Il ricorrente aveva proposto opposizione nei confronti di una ingiunzione di pagamento, formulando eccezioni di ogni genere (dalla decadenza dal potere impositivo, all’incompetenza territoriale, sino alla presenza di vizi di varia natura e alla prescrizione dei crediti). Se anche solo una piccola parte delle eccezioni fosse stata fondata, il ricorrente avrebbe potuto confidare in un successo processuale. Peccato, però, che l’atto introduttivo si fosse rivelato un’accozzaglia di argomentazioni fallaci e inventate di sana pianta dall’intelligenza artificiale generativa (e che l’avvocato del ricorrente avrebbe dovuto verificare).

L’Autorità giudiziaria ha quindi ritenuto che fosse necessario, in applicazione del terzo comma dell’art. 96 c.p.c., condannare parte ricorrente al pagamento di 500 euro in favore di ciascuna delle parti resistenti.
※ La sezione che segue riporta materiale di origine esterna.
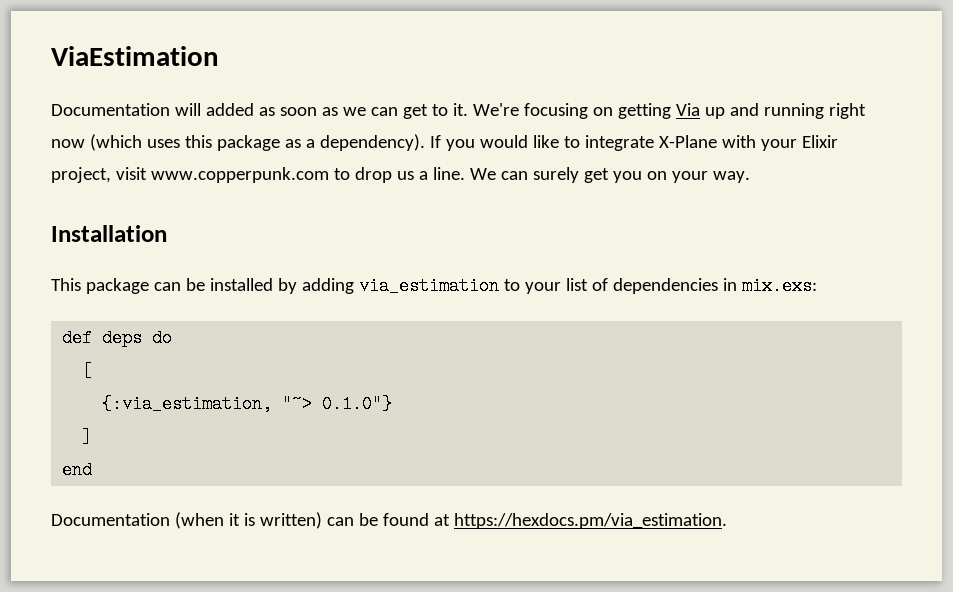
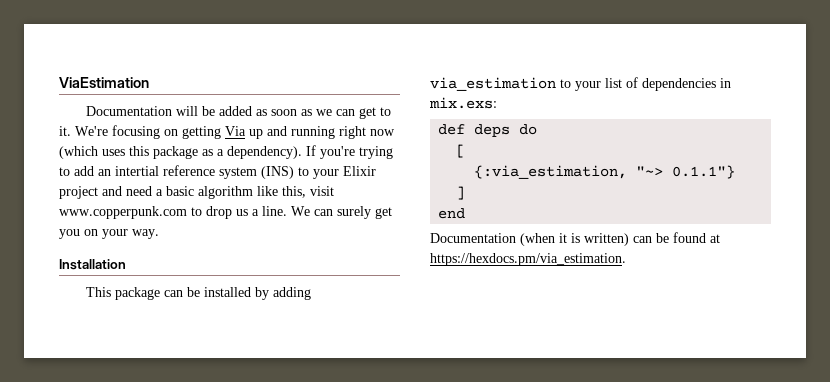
(201, 109) none -> [202,106,216,116] be
[445,135,838,151] [51,167,111,183] you would like to integrate X-Plane with your Elixir project, -> [320,146,393,159] [59,165,376,179] [59,186,306,199] you're trying to add an intertial reference system (INS) to your Elixir project and need a basic algorithm like this,
[322,395,393,413] 0.1.0"} -> [672,165,736,179] 0.1.1"}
Infatti, è stato osservato che il ricorrente avesse agito in giudizio con malafede o, quantomeno con colpa grave, avendo formulato eccezioni manifestamente infondate tramite «un ricorso redatto “col supporto dell’intelligenza artificiale”, costituito da un coacervo di citazioni normative e giurisprudenziali astratte, prive di ordine logico e in larga parte inconferenti, senza allegazioni concretamente riferibili alla situazione oggetto del giudizio». Ne è conseguita anche la condanna a una somma in favore della cassa delle ammende che è stata equitativamente determinata in ulteriori 500 euro.

Del resto, se l’intelligenza artificiale deve essere una «tecnologia antropocentrica», come si legge nel regolamento Ue dedicato al tema, è evidente che non possiamo affidarci a quella tecnologia dimenticando che ci troviamo davanti uno strumento: un “arnese” potentissimo, ma che necessita del (costante) controllo umano.